Internationalizing firms from emerging countries often face legitimacy deficits and often adopt standards and norms as part of their Corporate Social Responsibility (CSR) efforts, to achieve legitimacy through isomorphism and alignment to global standards. However, these firms face a world of considerable institutional complexity, particularly attributable to conflicting legitimacy imperatives at international versus local levels.
In our study, published in the Journal of Management Studies, we suggest that firms face a legitimacy trade-off, where the hoped-for legitimacy benefits of isomorphism must be weighed against other home-country institutional considerations. We advance and test this notion that firms will navigate this institutional complexity by engaging in “anisomorphism”, i.e., espousing general acceptance with international values but selective “translation” based on home country differences.
What does anisomorphism mean?
The term comes from the field of linguistics and it refers to the absence of an exact correspondence when translating words across languages, particularly in terms of differences in the semantic scope of a term.
In the realm of CSR, the focus on linguistic anisomorphism suggests that firms’ communication of adherence to CSR likely reflects a strategic and symbolic response, whereby firms take some semiotic elements from the isomorphic pressure while downplaying others. In other words, rather than predicting a convergence to Western standards, the authors predict and find that firms’ CSR rhetoric suggests a specific tailoring that reflects sensitivity to the varied local institutional landscape faced by these firms, consistent with the notion of accommodating divergent (and changing) global and local legitimacy pressures.
Which are the main CSR frames used by companies in their CSR reports?

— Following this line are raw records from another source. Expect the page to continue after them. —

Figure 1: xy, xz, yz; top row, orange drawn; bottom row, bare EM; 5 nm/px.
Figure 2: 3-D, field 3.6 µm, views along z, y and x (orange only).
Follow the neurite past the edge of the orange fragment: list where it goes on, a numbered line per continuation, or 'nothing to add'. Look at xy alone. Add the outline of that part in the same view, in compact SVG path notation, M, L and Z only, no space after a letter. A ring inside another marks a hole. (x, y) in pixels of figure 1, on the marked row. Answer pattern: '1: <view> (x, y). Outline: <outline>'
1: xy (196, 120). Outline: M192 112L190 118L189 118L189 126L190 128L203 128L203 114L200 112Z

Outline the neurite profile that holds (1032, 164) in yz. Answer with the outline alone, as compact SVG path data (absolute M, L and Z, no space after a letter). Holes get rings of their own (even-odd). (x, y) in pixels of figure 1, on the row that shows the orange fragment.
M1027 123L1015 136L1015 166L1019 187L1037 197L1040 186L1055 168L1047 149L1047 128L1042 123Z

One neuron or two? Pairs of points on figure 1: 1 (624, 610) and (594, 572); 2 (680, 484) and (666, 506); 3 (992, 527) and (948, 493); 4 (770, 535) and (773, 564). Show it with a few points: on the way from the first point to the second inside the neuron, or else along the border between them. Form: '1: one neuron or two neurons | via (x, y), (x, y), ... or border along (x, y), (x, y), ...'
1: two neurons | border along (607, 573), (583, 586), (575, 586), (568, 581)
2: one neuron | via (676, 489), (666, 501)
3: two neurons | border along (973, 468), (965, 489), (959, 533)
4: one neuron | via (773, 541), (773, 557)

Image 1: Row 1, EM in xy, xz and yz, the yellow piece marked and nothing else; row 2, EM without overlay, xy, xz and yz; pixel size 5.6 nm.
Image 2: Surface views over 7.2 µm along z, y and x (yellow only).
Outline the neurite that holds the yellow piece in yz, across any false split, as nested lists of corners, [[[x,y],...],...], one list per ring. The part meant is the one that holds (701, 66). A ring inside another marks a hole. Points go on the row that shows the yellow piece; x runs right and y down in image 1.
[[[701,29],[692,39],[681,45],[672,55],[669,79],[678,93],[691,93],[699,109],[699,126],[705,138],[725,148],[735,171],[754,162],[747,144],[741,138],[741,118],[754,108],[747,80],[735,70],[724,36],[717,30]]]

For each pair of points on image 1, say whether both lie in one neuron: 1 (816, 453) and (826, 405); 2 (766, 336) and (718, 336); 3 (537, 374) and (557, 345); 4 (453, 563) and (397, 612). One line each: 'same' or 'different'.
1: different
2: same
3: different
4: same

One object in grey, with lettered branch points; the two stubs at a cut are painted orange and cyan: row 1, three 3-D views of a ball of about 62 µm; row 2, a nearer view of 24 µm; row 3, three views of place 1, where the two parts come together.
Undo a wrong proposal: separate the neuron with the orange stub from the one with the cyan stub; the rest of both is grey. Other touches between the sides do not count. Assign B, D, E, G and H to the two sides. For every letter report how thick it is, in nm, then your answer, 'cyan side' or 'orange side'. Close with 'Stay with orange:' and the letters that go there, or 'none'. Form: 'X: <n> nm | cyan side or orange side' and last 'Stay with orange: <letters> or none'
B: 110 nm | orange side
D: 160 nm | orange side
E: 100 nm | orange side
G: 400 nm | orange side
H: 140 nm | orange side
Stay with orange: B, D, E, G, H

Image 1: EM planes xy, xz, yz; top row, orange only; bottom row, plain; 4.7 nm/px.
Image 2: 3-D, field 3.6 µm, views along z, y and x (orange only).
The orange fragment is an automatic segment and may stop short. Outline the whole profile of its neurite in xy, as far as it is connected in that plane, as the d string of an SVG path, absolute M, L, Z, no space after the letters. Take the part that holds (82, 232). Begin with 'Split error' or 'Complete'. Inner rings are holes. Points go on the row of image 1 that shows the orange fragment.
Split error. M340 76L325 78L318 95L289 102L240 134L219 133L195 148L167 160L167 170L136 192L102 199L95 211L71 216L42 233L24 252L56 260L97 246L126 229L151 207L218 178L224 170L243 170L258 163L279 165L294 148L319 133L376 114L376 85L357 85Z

Environmental protection and human rights represent the two main frames adopted by companies in their CSR communication. On the one hand, in an international context, climate change and environmental risk have strong resonance and one would expect that the hoped for legitimacy benefits of emphasizing on the environmental aspects of CSR would accrue to firms that can make the most assurances of environmental responsibility. On the other hand, human rights are key elements in modern democracies and the human rights frame of CSR has become part of the business language of international companies due to the need to account for supra-national institutional pressures.
Which are the main findings of the study?
Results of the study, based on a sample of 245 largest publicly listed firms with headquarters in 8 emerging countries, suggest that firms from emerging markets often downplay potentially discordant CSR frames in the home country environment. Specifically, the use of environmental frames for CSR is significantly less likely for firms from countries whose economies depend heavily on natural resource extraction, whereas the use of human rights frames for CSR is significantly less likely for firms originating in firms with more autocratic countries.
This result is moderated by the level of companies’ internationalization. As a firm’s exposure to the international arena increases, firms seek to reassure international audiences about the firms’ commitments to CSR and the influence of home country considerations wanes, thus reducing the magnitude of the fundamental legitimacy by accentuating acceptance of the two CSR frames (environmental protection and human rights).
What does this mean for companies and managers?
Our study highlights how the multifaceted nature of many organizational practices and forms (such as CSR) provides an opening for firms to use language anisomorphically. Rather than treating the adoption of a labelled practice (such as CSR) in singular terms, one could view it as providing firms with a menu of rhetorical options. These options can then be strategically exercised, with firms simultaneously signalling rhetorical commitment to a globally legitimate practice and anisomorphically translating that practice in ways that are more culturally consonant with local institutional demands.
So what?
As emerging market firms highlight their support for CSR to match the expectations of international audiences, the specific “translation” of their rhetorical commitment to CSR reflects a clever blend whereby some aspects of CSR are avoided, and other aspects are accentuated: CSR is both “lost —and found—in translation.”